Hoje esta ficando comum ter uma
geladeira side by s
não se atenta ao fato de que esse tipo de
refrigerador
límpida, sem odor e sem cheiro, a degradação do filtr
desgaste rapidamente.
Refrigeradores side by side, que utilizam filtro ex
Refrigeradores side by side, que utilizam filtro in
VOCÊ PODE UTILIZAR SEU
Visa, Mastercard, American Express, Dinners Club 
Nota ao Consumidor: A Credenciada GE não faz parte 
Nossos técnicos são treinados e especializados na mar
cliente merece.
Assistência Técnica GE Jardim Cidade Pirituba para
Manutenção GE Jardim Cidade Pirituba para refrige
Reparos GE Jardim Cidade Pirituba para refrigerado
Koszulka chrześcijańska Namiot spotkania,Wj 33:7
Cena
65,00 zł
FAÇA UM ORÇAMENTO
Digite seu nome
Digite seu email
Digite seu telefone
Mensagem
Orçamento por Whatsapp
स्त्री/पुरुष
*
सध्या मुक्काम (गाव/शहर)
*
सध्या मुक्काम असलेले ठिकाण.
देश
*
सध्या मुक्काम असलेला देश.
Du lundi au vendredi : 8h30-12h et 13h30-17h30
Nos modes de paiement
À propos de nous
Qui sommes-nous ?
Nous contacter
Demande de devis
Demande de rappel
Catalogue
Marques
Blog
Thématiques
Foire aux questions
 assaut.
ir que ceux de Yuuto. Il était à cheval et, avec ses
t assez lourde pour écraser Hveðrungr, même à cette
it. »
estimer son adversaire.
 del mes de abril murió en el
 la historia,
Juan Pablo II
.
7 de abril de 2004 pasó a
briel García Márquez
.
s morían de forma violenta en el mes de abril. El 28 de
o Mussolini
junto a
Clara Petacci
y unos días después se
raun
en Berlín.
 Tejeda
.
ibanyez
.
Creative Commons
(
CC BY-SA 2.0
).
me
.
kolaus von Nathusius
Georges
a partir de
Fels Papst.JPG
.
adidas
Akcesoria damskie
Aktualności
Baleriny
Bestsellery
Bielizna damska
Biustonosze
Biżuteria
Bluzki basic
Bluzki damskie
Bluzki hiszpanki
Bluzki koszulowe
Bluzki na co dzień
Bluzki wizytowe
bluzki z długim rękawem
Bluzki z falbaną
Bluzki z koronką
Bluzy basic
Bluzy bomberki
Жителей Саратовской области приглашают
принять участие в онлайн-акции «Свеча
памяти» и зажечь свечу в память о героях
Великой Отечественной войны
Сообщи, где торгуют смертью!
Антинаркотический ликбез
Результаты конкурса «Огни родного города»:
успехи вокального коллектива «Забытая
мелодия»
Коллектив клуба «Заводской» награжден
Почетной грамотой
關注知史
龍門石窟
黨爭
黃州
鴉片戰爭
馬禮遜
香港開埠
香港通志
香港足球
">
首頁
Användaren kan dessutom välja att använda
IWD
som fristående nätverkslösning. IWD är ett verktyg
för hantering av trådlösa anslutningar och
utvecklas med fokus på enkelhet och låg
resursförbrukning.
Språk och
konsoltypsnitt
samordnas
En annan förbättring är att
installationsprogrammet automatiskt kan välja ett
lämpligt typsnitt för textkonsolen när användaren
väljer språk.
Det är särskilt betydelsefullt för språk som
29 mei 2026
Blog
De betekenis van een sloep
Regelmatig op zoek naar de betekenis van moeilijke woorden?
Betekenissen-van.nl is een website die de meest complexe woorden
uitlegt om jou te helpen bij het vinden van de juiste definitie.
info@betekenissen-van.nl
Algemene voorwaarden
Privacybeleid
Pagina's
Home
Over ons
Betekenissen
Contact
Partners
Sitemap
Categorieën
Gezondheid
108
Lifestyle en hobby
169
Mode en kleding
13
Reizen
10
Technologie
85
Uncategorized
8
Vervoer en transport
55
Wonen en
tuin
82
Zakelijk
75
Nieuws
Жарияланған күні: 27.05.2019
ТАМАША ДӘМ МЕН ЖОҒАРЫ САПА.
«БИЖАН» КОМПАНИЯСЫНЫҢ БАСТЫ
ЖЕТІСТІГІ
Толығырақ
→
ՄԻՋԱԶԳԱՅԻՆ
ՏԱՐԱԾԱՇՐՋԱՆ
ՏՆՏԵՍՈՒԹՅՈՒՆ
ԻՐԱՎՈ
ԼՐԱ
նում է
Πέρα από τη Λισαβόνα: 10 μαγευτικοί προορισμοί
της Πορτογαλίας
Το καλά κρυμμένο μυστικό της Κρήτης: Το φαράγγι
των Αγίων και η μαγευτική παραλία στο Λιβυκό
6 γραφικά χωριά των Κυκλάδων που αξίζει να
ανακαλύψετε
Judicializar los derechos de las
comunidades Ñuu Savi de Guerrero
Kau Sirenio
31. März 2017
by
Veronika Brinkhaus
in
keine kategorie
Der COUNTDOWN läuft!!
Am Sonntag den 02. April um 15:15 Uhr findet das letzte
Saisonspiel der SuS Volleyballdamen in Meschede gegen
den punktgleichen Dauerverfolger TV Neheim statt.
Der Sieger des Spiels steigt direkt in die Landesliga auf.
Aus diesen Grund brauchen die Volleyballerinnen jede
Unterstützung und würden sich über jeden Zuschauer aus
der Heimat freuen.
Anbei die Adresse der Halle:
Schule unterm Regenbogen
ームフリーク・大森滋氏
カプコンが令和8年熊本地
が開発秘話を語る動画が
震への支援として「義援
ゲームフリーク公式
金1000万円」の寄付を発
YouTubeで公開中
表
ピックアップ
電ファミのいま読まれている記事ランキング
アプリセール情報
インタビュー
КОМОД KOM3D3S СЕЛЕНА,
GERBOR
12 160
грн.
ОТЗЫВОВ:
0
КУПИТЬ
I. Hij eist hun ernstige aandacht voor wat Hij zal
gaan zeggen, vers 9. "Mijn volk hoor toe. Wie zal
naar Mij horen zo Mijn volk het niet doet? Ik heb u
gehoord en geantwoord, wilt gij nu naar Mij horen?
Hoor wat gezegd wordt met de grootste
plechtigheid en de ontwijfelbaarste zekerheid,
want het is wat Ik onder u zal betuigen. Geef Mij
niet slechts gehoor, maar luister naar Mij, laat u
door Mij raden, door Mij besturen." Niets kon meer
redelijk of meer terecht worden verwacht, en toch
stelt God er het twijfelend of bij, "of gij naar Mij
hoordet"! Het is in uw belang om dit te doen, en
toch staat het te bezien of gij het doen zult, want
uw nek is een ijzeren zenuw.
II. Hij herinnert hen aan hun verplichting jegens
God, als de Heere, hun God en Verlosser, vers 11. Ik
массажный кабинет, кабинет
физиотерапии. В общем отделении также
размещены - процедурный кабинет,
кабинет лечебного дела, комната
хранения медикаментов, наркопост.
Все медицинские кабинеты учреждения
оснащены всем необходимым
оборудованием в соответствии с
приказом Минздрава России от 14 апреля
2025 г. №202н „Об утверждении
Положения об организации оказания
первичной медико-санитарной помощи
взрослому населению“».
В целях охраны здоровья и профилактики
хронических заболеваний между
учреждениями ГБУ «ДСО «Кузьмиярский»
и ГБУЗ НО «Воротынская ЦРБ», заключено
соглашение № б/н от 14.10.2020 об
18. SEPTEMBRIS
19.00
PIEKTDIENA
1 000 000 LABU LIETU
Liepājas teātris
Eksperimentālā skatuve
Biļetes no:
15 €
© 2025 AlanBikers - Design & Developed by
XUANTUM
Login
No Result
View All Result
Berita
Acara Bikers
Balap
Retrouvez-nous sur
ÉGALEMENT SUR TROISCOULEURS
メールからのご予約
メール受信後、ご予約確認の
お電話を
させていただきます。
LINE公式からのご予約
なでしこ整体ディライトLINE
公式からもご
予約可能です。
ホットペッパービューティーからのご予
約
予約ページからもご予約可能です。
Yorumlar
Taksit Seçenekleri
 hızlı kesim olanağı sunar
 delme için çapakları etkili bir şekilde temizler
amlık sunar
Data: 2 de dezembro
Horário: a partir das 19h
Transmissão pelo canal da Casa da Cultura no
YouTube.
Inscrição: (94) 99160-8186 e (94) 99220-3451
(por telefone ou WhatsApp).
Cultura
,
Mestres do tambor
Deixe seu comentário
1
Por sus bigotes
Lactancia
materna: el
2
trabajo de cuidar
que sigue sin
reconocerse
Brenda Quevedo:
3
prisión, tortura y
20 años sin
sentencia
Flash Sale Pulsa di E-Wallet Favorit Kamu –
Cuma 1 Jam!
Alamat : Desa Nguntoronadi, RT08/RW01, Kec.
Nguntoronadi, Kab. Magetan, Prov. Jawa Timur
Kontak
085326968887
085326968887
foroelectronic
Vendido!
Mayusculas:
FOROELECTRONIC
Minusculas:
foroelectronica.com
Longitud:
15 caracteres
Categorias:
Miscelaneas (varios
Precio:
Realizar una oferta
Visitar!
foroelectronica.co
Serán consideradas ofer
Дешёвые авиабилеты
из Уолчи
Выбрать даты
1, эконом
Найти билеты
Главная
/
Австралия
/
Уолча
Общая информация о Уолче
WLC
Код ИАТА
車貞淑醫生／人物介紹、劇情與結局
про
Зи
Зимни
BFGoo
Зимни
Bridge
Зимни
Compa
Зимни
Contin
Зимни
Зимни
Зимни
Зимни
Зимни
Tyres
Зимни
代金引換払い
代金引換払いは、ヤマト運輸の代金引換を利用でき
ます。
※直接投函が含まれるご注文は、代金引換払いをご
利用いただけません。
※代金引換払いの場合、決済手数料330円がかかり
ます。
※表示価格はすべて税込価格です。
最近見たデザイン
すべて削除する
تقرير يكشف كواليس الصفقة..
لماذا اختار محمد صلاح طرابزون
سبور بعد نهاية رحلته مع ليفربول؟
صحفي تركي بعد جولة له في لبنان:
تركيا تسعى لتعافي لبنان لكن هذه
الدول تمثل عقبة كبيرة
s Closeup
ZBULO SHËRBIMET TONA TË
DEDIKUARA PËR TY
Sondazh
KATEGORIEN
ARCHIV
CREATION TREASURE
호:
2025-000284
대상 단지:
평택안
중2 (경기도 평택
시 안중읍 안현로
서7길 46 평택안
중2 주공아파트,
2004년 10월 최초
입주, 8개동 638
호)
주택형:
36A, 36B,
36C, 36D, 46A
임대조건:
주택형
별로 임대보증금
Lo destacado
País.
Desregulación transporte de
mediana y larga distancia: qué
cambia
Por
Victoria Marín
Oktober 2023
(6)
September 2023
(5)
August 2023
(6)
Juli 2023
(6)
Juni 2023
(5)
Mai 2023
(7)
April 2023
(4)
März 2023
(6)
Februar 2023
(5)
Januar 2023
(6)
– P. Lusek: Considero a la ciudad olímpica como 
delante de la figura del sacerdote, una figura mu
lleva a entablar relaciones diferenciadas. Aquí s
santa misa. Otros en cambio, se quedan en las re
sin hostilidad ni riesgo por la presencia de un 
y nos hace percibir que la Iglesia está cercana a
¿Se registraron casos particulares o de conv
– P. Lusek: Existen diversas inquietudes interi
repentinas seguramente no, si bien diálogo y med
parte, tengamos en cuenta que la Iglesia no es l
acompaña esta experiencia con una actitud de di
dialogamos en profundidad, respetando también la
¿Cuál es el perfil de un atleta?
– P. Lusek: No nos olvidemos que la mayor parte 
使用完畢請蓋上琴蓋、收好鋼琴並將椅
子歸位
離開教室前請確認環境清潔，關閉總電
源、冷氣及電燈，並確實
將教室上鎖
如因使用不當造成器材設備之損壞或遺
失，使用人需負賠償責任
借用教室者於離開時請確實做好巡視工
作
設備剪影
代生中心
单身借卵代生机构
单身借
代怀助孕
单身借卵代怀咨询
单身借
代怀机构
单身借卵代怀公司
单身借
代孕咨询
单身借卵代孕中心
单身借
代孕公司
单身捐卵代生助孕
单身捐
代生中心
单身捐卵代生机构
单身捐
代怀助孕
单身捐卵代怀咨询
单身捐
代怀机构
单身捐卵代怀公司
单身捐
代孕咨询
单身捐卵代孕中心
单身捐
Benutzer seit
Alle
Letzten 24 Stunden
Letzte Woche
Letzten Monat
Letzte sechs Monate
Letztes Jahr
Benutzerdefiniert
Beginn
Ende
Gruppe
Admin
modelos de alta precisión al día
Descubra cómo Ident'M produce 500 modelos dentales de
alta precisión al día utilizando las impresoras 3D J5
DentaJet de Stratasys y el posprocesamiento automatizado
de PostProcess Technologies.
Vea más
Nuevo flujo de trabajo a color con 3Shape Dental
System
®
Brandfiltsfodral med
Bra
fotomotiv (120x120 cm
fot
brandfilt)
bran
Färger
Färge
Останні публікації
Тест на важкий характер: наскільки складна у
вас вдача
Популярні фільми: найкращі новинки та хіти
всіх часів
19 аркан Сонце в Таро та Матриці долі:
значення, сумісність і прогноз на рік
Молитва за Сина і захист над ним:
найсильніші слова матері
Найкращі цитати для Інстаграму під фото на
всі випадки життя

§ Exercise prompt
Set out the lines from the start of the records through the line containing "Nota ao Consumidor: A" as a numbered list, omitting any blank lines.

§ Exercise result
1. Hoje esta ficando comum ter uma
2. geladeira side by s
3. não se atenta ao fato de que esse tipo de
4. refrigerador
5. límpida, sem odor e sem cheiro, a degradação do filtr
6. desgaste rapidamente.
7. Refrigeradores side by side, que utilizam filtro ex
8. Refrigeradores side by side, que utilizam filtro in
9. VOCÊ PODE UTILIZAR SEU
10. Visa, Mastercard, American Express, Dinners Club 
11. Nota ao Consumidor: A Credenciada GE não faz parte 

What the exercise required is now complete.